REQUEST
Reproduce each line of the entries that carries "орталығы".

DATA FOR THE TASK
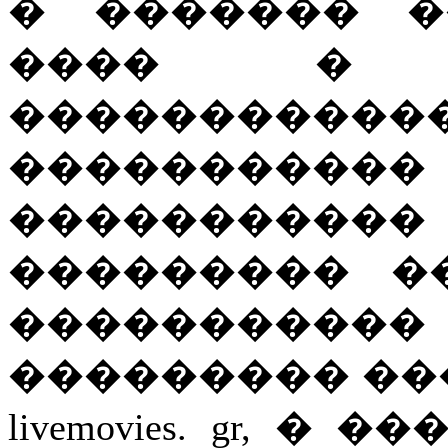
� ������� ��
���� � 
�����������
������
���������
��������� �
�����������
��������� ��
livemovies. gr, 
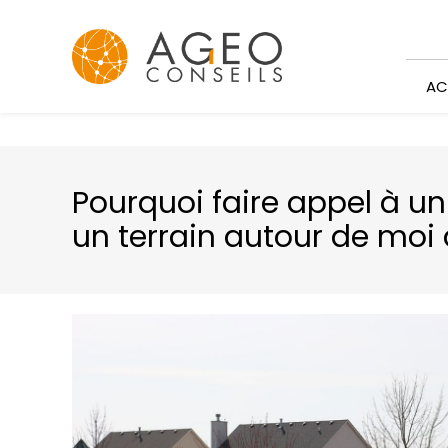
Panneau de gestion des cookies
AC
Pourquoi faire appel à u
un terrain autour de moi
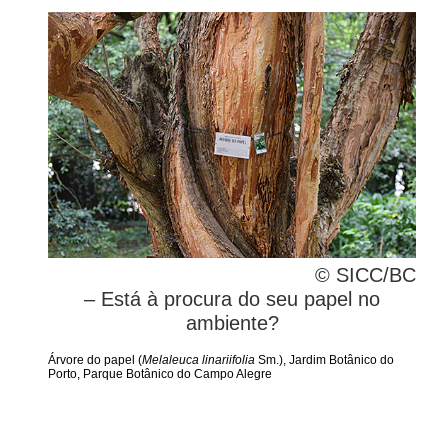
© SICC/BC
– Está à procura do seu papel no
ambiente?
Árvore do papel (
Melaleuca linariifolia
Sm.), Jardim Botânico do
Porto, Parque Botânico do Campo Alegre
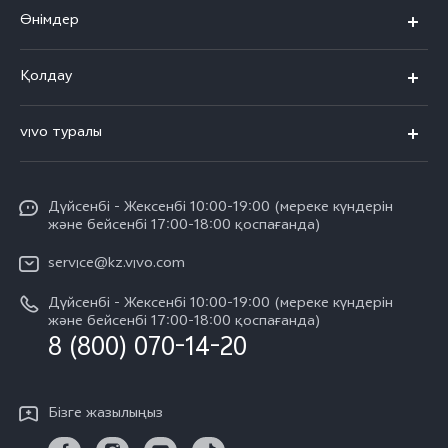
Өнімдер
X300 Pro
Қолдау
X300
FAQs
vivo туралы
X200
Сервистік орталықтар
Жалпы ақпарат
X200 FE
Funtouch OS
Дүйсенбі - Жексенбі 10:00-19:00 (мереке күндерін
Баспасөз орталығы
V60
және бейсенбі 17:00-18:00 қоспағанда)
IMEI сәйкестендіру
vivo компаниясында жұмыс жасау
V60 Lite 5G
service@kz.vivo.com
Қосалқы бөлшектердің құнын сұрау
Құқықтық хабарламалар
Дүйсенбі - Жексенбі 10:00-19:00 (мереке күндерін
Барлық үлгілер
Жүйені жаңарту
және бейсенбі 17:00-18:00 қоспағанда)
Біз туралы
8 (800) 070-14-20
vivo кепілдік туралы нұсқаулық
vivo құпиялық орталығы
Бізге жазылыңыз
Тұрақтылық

==

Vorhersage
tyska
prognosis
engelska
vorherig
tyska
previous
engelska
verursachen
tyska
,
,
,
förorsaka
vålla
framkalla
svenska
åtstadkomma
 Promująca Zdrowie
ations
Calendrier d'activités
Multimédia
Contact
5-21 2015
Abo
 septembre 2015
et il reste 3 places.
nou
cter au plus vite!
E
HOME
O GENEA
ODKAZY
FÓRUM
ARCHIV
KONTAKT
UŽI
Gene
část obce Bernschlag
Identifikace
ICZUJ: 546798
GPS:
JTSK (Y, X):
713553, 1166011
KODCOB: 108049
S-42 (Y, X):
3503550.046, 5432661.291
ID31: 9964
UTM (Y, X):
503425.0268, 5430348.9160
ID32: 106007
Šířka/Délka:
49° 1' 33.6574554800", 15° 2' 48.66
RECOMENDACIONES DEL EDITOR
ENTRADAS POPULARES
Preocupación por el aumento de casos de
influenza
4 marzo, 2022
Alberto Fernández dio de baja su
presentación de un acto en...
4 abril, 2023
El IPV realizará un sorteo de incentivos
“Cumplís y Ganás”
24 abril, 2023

WORKED SOLUTION
Баспасөз орталығы
vivo құпиялық орталығы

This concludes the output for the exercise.